Historical Background of Devadasi

Devadasi =Sanskrit, translation: "female Servant of God"

The term "Devadasi" originally described a Hindu religious practice in which girls were "married" to a deity. In addition to taking care of the temple, they learned and practiced traditional music and dancing, and enjoyed a high social status.
The Devadasi dance tradition which developed through the temple Danseuses is an important type among the dance patterns of India. Bharatnatyam in Tamil Nadu, Kuchipudi in Andhra Pradesh, Odissi in Orissa and Mohiniyattam in Kerala took shape in the tradition of Devadasi dance. These dance forms grew and developed a classical status.
Though in the beginning the Devadasi institution was confined to Siva worship, as times passed other forms of religion also adopted the Devadasi tradition.
Following the demise of the great Hindu kingdoms the practice degenerated and Devadasis were considered to be immoral. They were described to be prostitutes, since they engaged in sex outside of the Christian concept of marriage. And with the Muslim invasion women, in general, were losing their independence and power.
The revivalists propagated the model of the ancient temple dancer as pure, sacred, and chaste women. They sketched them as nuns and stressed that the dance of devadasi was a form of "Natya Yoga" to enhance an individual's spiritual plane.
Still others claim that a devadasi was neither a prostitute nor a nun: "She was a professional artist who did not suppress or deny her feminine skills."

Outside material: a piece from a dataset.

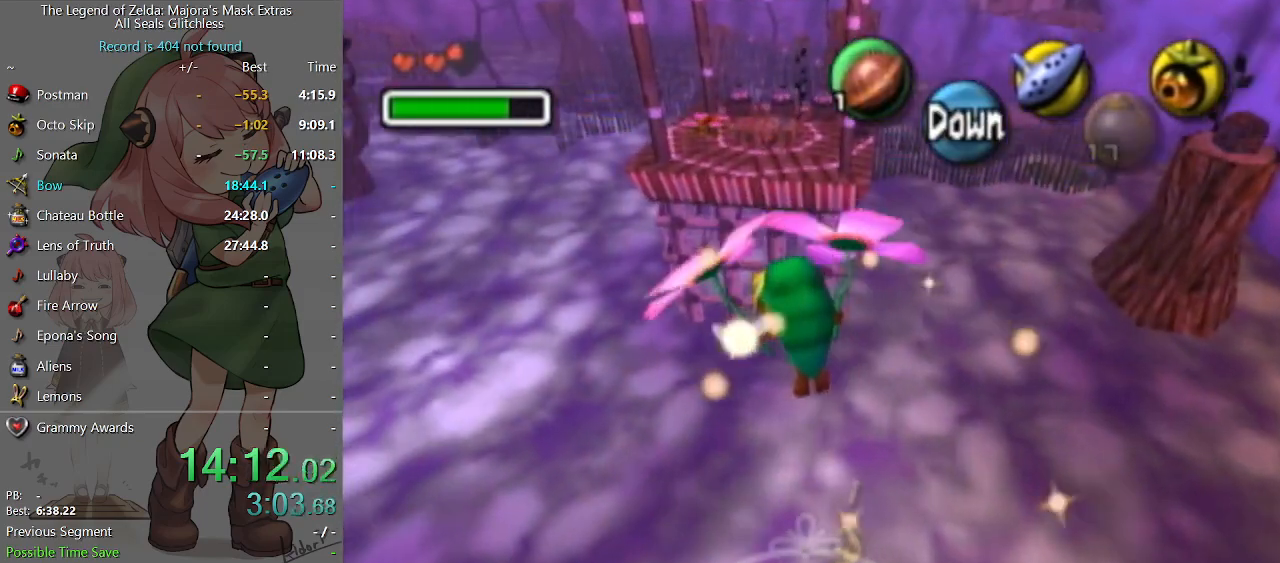
{"buttons": [], "left_stick": "up", "right_stick": "center", "events": []}
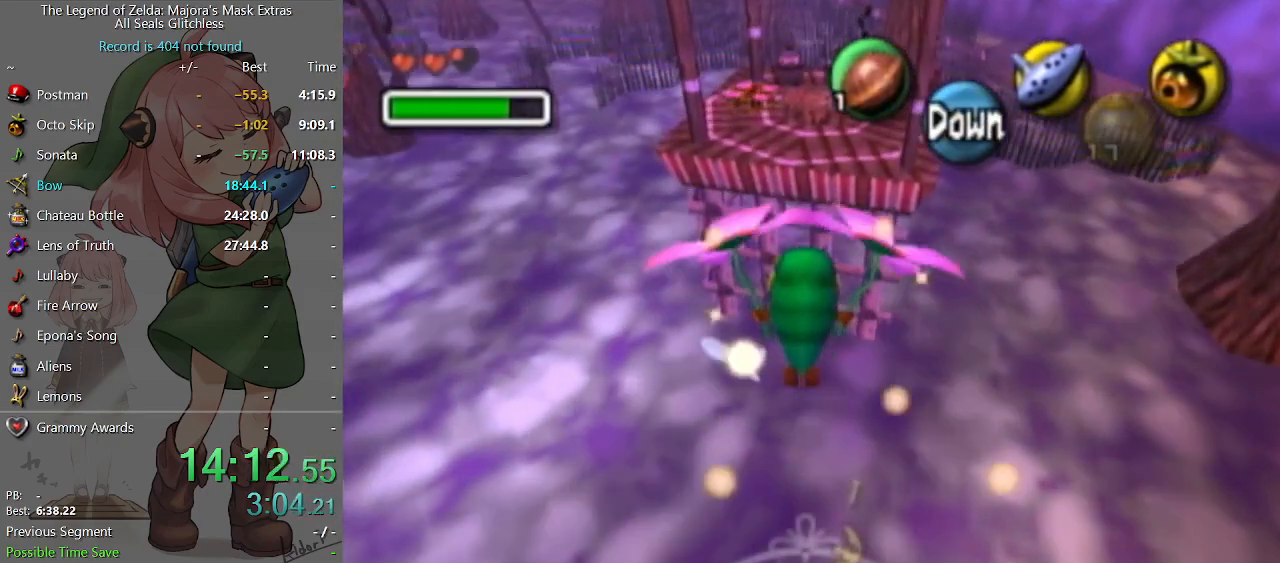
{"buttons": [], "left_stick": "up", "right_stick": "center", "events": []}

To this day the heritage of these girls who are given to and grow up in the Temple still exists, but they are mostly considered outcasts of society, and are imprisoned and enslaved within their enforced life positions. In spite of this, a respect for the name of Devdasi and what it once represented is still present within Hindu culture. Param Jyoti is very concerned about the welfare of these women.